I wish to extend a Happy Thanksgiving to readers of RINOcracy.com, but this year a little more might be said.
It has been very sad to see and hear accounts of bitter conflicts among families and friends generated by the recent election. According to reports, many families have found it necessary to rearrange Thanksgiving plans or even to cancel a celebration of the day altogether. We have not seen such painful circumstances since the dark days of the Vietnam War. Clearly, it is a time to seek reconciliation.
I hope that those who do gather together for Thanksgiving might set aside political differences, and focus on the the spirit of the day. Whatever one’s view of the incoming administration, and however difficult one’s personal situation, we all have much for which to be thankful. If you find that difficult to accept, try, just for a moment, to imagine yourself a resident of Aleppo. And, to borrow from John Donne, ask not on whom the bombs fall, they fall on thee and me.
If politics must be discussed, let them be explored with goodwill and mutual respect. However passionately felt our differences may be, there is more to bind us together than to tear us apart. On Sunday, the bulletin in our local church included a timely quotation from Psalm 133, “How very good and pleasant it is when kindred live together in unity.” Surely, that aspiration is worth pursuing as best we can.

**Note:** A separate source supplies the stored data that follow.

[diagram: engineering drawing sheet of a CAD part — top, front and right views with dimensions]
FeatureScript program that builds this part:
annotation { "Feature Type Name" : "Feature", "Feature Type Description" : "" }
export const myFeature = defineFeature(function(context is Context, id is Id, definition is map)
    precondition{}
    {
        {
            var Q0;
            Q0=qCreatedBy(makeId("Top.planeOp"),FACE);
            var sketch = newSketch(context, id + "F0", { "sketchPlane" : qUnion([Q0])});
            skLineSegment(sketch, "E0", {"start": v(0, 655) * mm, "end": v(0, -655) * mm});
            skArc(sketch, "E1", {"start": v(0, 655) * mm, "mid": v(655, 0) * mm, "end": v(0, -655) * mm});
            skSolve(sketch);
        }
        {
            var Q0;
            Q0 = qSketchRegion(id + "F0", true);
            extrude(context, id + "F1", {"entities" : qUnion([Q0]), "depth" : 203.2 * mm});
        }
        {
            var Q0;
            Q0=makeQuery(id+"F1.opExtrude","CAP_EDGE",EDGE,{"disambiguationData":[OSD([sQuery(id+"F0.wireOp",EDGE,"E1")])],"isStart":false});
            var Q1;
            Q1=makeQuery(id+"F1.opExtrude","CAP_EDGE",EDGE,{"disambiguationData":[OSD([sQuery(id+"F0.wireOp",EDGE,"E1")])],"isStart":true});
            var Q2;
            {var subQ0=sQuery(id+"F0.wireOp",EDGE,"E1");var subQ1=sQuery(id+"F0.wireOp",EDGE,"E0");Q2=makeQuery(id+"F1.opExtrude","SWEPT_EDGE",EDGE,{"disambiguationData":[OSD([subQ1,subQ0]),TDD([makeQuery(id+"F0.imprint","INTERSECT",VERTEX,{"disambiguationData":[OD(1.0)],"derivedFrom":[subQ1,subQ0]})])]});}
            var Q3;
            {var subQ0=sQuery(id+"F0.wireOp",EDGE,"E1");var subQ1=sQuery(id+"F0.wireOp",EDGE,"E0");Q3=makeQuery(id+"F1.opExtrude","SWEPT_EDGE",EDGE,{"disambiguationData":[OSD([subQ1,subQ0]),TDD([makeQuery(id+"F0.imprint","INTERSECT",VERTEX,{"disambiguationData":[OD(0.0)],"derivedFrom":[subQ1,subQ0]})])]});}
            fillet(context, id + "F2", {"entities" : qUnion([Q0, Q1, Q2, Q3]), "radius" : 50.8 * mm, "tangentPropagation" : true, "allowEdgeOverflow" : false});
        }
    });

Finally, Ogden Nash once observed that humor is “hope’s companion in arms” and that “it is a shield, a weapon and a survival kit.” In that spirit, I offer a very silly (and quite unpolitical) poem that I wrote several years ago and recently rediscovered. If it brings a brief smile to anyone’s Thanksgiving table, it will have done its job.
A THANKSGIVING TALE
(Or Be Careful What You Bless)
The Day of the Turkey had come at last
To break the long autumnal fast.
The guest of honor had lost his feathers
And sadly sounded his last gobble.
We took up knife and fork and spoon
In hopes of gorging without a bobble.
The gastronomic hero of this epic fable,
Lay silent on his platter, atop the groaning table,
As we bowed our heads for solemn grace.
But then the bird began to speak and even sat upright:
“You asked God’s blessings for those in need,
Well, that is me, indeed, indeed, and I am taking flight!”
And away went the turkey, not exactly in flight,
But he hopped and he slid right out of our sight.
So then we were left with potatoes, and salads and veggies,
Oven-hot rolls with butter and jam and two kinds of pies
Our feast was foreshortened, but still more than ample.
And as for the turkey, “Happy Thanksgiving” is now what HE cries.